I would try to do it but ever since the ‘incident’ in his freshman year (the school ‘lost’ my son) my son doesn’t allow me to communicate with anybody at his school unless he proofs it first.
This being the SDMB, I am expecting 20 different Dopers to race in here and tell us all how their (slightly autistic, transgendered and/or militant atheist) 18-month old toddler was appalled at the exceedingly long run-on sentence you ended your paragraph with.
I’d have been tempted. I’d have been annoyed. I might have ranted to someone. But I wouldn’t have answered back.
He made a small, meaningless error. The information he imparted was not muddled. He can’t go back and fix it. He probably knows the difference between counselor and councilor just fine, and it happened that his brain thought one thing while his fingers typed another.
The only reason to reply with a correction of that sort is to make the other person feel bad, and what exactly is that going to accomplish?

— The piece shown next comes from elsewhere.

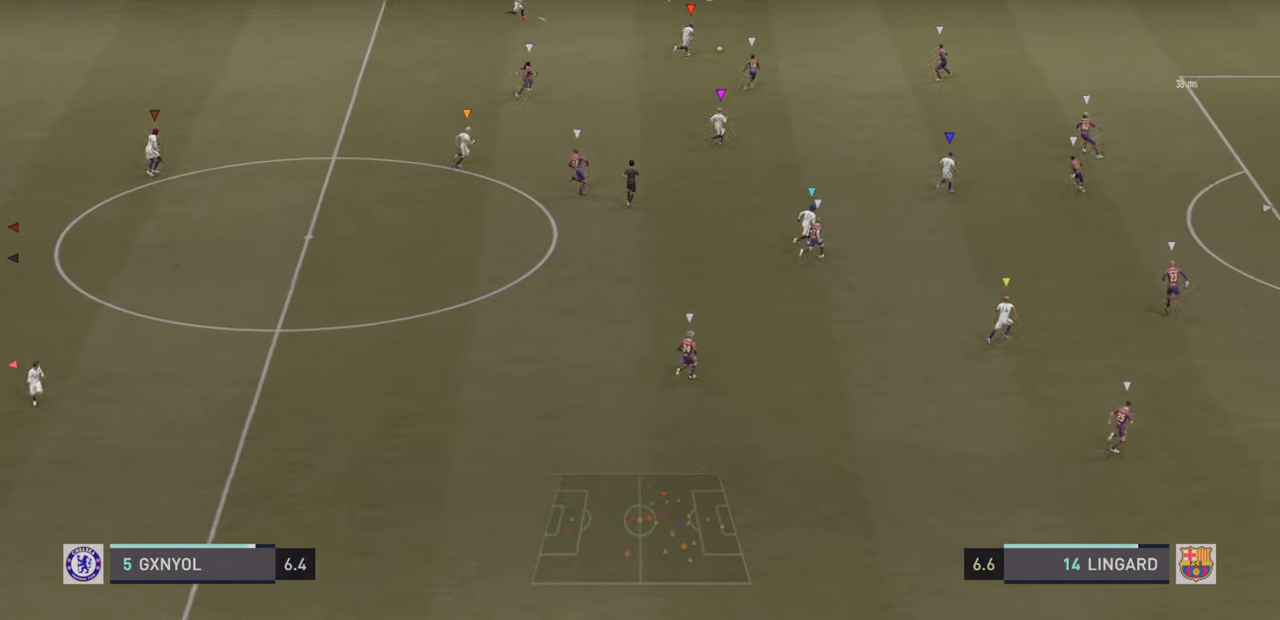
{"dt_ms": 500, "buttons": [], "left_stick": "right", "events": [[383, "left_stick", "right"]]}
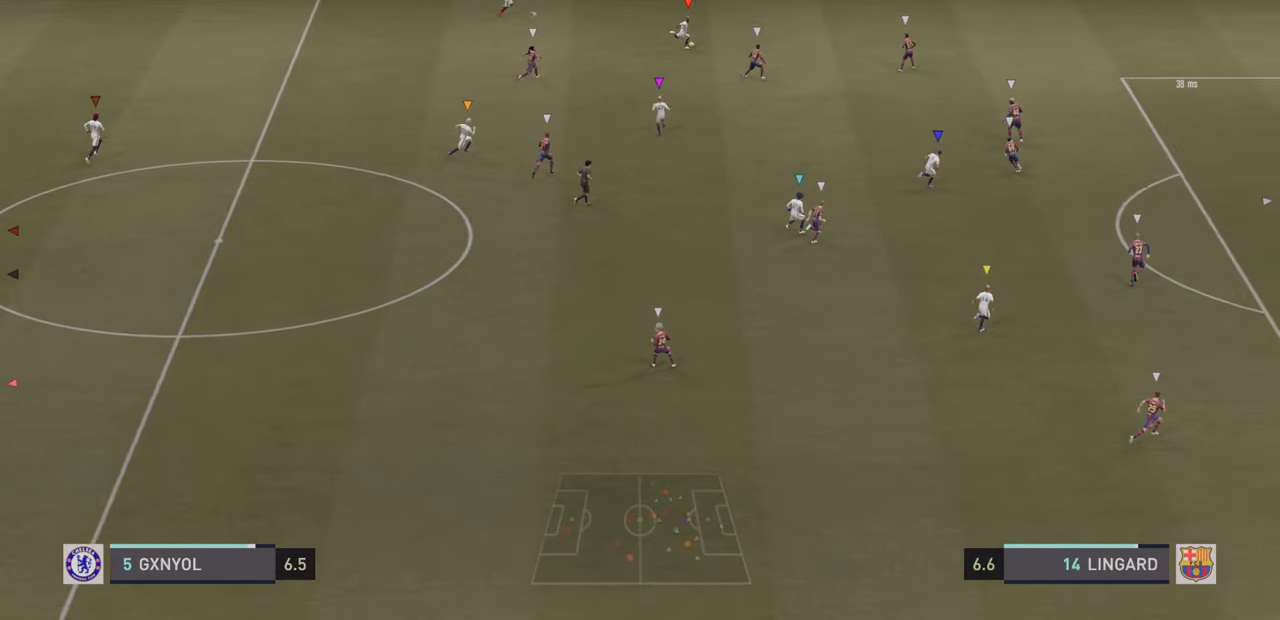
{"dt_ms": 500, "buttons": [], "left_stick": "right", "events": []}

We need to have some tolerance for others’ foibles if we expect tolerance of our own.
What were you hoping to achieve? If it was just to feel better about yourself because spelling errors annoy you, you’d be better of managing your emotions in more constructive ways. If you have some real intention to help the principal do his job better and you did it in a way that reflects that, you might get a pass.
If you are helping out, you’d say something like “I appreciate the note you sent out the other day. It’s always helpful to know what services my son’s school offers. I know you probably caught this, but I saw that you spelled “counselor” as “councilor” throughout the note. Even spellcheck can get the best of us sometimes! Thank you again for the note, and I’m looking forward to speaking with you at the Open House next week.”
Sending a one liner, or a correction without any other content is rude in any situation, and a pretty good sign that your correction stems from your own ego than from a genuine desire to help others.
I think this. I e-mailed a former employer (a community college) once to alert them about a typo/misspelled word in a permanent announcement on their home page. They thanked me. Why let them continue to be embarrassed?
So when I was in the 8th grade my English teacher sent a note home.
My mother (A former English teacher) read it, got out her red pen and corrected the spelling, grammar, and sentence structure.
She then added comments and had me take it back.
My teacher never sent another note home.
No. Those autistic transgendered toddlers can probably distinguish a sentence that just just happens to contain a conjunction and some subordinate clauses from a “run on” sentence.
And forty-two words is “exceedingly long”? Srusly?
This is a completely different situation. In your case, the typo would persist until it was corrected, and so it is helpful to alert them to the mistake.
With an email, the email was probably in people’s trash before the correction was even received, and there is nothing he could realistically do to fix the issue. All you can really do at this point is make him feel bad.